Mise en garde contre les dérives de l’entourage présidentiel
Ghislain Malanda a dénoncé ce qu’il appelle « le système d’infiltration » qui entoure désormais le président. Selon lui, de nombreux « opportunistes, hypocrites et anciens acteurs de la mauvaise gouvernance » seraient en train de s’imposer dans les cercles de décision. « Blaise Compaoré pensait être éternel. Il a été balayé en 24 heures. Vous êtes en train de répéter les mêmes erreurs. » Il invite le président à s’appuyer sur les vrais services de renseignement, à faire preuve de courage politique, et à reconnaître publiquement que ces élections ont été une farce.
Lancement du Front Patriotique de Libération du Gabon
Au regard de ce qui précède, Ghislain Malanda a annoncé la création d’un mouvement citoyen et patriotique, intitulé Front Patriotique de Libération du Gabon (FPLG). Ce mouvement se veut un espace de résistance, d’engagement et de veille démocratique face à toute tentative de confiscation du pouvoir par des acteurs illégitimes. Il ambitionne de regrouper, des partis politiques, des membres de la société civile, des intellectuels, des hommes et femmes des médias et des citoyens indépendants. « Ce front servira de contre-pouvoir.
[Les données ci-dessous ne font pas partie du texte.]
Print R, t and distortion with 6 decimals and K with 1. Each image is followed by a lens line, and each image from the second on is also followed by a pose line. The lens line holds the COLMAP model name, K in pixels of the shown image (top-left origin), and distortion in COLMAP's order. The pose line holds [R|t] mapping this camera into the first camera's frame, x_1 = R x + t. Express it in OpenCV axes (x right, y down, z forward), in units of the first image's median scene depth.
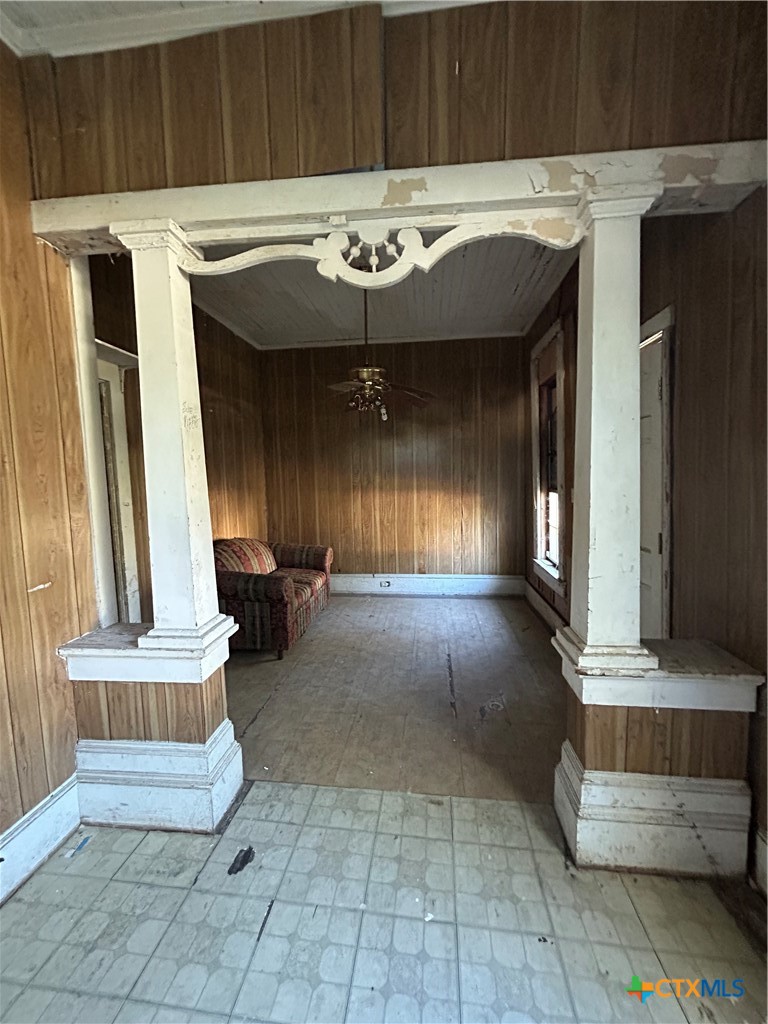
lens RADIAL K [[417.2, 0, 384.8], [0, 417.2, 509.3], [0, 0, 1]] dist [0.002141, 0.000099]
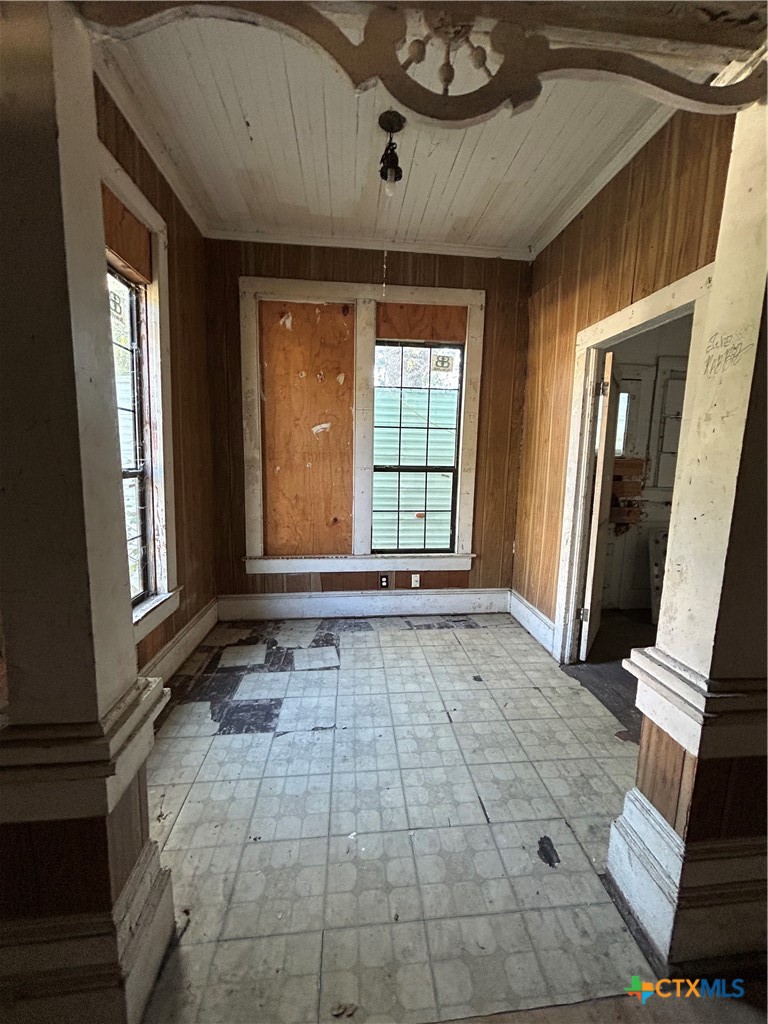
lens RADIAL K [[417.2, 0, 385.3], [0, 417.2, 511.1], [0, 0, 1]] dist [0.002141, 0.000099]
pose [[-0.979108, 0.027734, -0.201440, 0.210744], [-0.017539, 0.975444, 0.219547, -0.134158], [0.202582, 0.218493, -0.954579, 1.820491]]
Nous devons fédérer les forces vives et reprendre le flambeau de la libération pour éviter que notre pays ne retombe dans les travers d’hier. », dit-il. Il a également annoncé une tournée nationale pour sensibiliser les Gabonais sur la situation post-électorale et les vrais enjeux de la Transition. Connu pour ses prises de position tranchées, Ghislain Malanda assume pleinement son rôle de contrepoids dans le débat public, et ce, sans rechercher d’avantages personnels ou de postes.
« Je suis tombé, mais je ne suis pas un vendeur de vent. Je ne suis pas prêt à vendre ma dignité. Mon combat, c’est celui du peuple. », déclare le sénateur de la transition. Il conclut en lançant un message fort au pouvoir en place, « Le Gabon a besoin d’hommes justes, de vérité, de courage. Pas de trahisons, ni de calculs politiques. L’histoire nous regarde. ». En réalité, la sortie médiatique de Ghislain Malanda pourrait marquer un tournant dans le paysage politique post-transition au Gabon.
En combinant discours d’opposition, propositions concrètes et mobilisation citoyenne, il semble vouloir incarner une alternative structurée, à la fois patriotique et intransigeante sur les valeurs républicaines. L’évolution du FPLG et sa capacité à mobiliser les masses pourraient bien redistribuer les cartes d’un processus politique qui, pour beaucoup, s’enlise déjà dans les vieux réflexes de la gouvernance antérieure.